Re: Counting Nodes

Subject: Re: Counting Nodes
From: Brandon Ibach <bibach@xxxxxxxxxxxxxx>
Date: Fri, 25 Feb 2000 12:20:04 -0600
Quoting Maltby, David G <david.g.maltby@xxxxxxxx>:
> With Brandon's theory that non-element class nodes were being included in
> the node-list returned by (siblings) proven correct, I have rewritten my
> procedure to trap those nodes and not count them.  This procedure provides
> the functionality I need.
> [...]
> Is there are better or more appropriate element class test of the node then
> (gi)?  Is there efficiencies to be gained by naming (node-list-first
> text-siblings) rather then doing the (node-list-first ) call three times?
   Well, you could do: (equal? 'element (node-property 'classnm n)),
but I expect that (gi) is just fine, too, at least in this case, and
as you can see in Matthias' new code, it allows you to check even more
specifically, just in case <text> changes later to allow other
elements in its content model.
   As for calling (node-list-first) three times, you *could* wrap a
(let) around your (cond), and do it just once at the top, but I'd
guess, offhand, that the three calls aren't really creating that much

> I need to understand mapping a procedure over a list better.
   Well, here's a pretty good opportunity, because your procedure and
Matthias' are fairly similar in their end result.  Let's compare... :)

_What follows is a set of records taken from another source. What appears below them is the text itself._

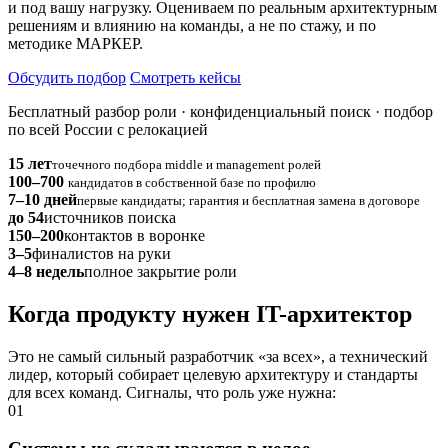
и под вашу нагрузку. Оцениваем по реальным архитектурным
решениям и влиянию на команды, а не по стажу, и по
методике МАРКЕР.
Обсудить подбор
Смотреть кейсы
Бесплатный разбор роли · конфиденциальный поиск · подбор
по всей России с релокацией
15 лет
точечного подбора middle и management ролей
100–700
кандидатов в собственной базе по профилю
7–10 дней
первые кандидаты; гарантия и бесплатная замена в договоре
до 54
источников поиска
150–200
контактов в воронке
3–5
финалистов на руки
4–8 недель
полное закрытие роли
Когда продукту нужен IT-архитектор
Это не самый сильный разработчик «за всех», а технический
лидер, который собирает целевую архитектуру и стандарты
для всех команд. Сигналы, что роль уже нужна:
01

Quoting Matthias Clasen <clasen@xxxxxxxxxxxxxxxxxxxxxxxxxxxxxxx>:
> (define (text-node-cnt #!optional (cur-text-node (current-node)))
>   (node-list-length
>      (node-list-filter
>        (lambda (snl) (and 
>                        (equal? (gi snl) "TEXT") 
>                        (not (attribute-string "type" snl))))
>        (preced cur-text-node))))
   Matthias is using (node-list-filter) here.  According to the
standard (combining the definitions of node-list-filter and
node-list-reduce a bit), (node-list-filter) can be defined as:

(define node-list-filter (lambda (proc nl)
  (let loop ((n nl) (r (empty-node-list)))
    (cond ((node-list-empty? n) r)
          ((proc (node-list-first n))
                (loop (node-list-rest n) (node-list r (node-list-first n))))
          (else (loop (node-list-rest n) r))))))

   As you can see, (node-list-filter) just works its way through the
node-list, applying the procedure to each node.  If the procedure
evaluates to true, it adds the node to the result node-list.  Or,
otherwise put, it removes the nodes for which proc returns false.
   Now, Matthias also used (preced) to get his node-list, rather than
using (siblings).  Based on the version in the standard (but stripped
down to handle just a singleton node-list argument), (preced) is:

(define preced (lambda (snl)
  (let loop ((scanned (empty-node-list)) (rest (siblings snl)))
    (cond ((node-list-empty? rest)                  (empty-node-list))
          ((node-list=? snl (node-list-first rest)) scanned)
          (else   (loop (node-list scanned (node-list-first rest))
                        (node-list-rest rest)))))))

   Again, we're starting with the node-list from (siblings) and
filtering it.  If you look closely, you'll see that the first two
clauses of the (cond) are essentially the same as the ones in your
procedure.  So, Matthias just took the shortcut on those and let a
built-in function do the work.
   If you put these two definitions ((preced) and (node-list-filter))
together, along with the procedure that Matthias passed in to
(node-list-filter), you should see that it's all basically the same as
your own procedure.  The difference is, Matthias' code was building a
node-list which we would calculate the length of at the end, where
your code was just incrementing a counter as it went along.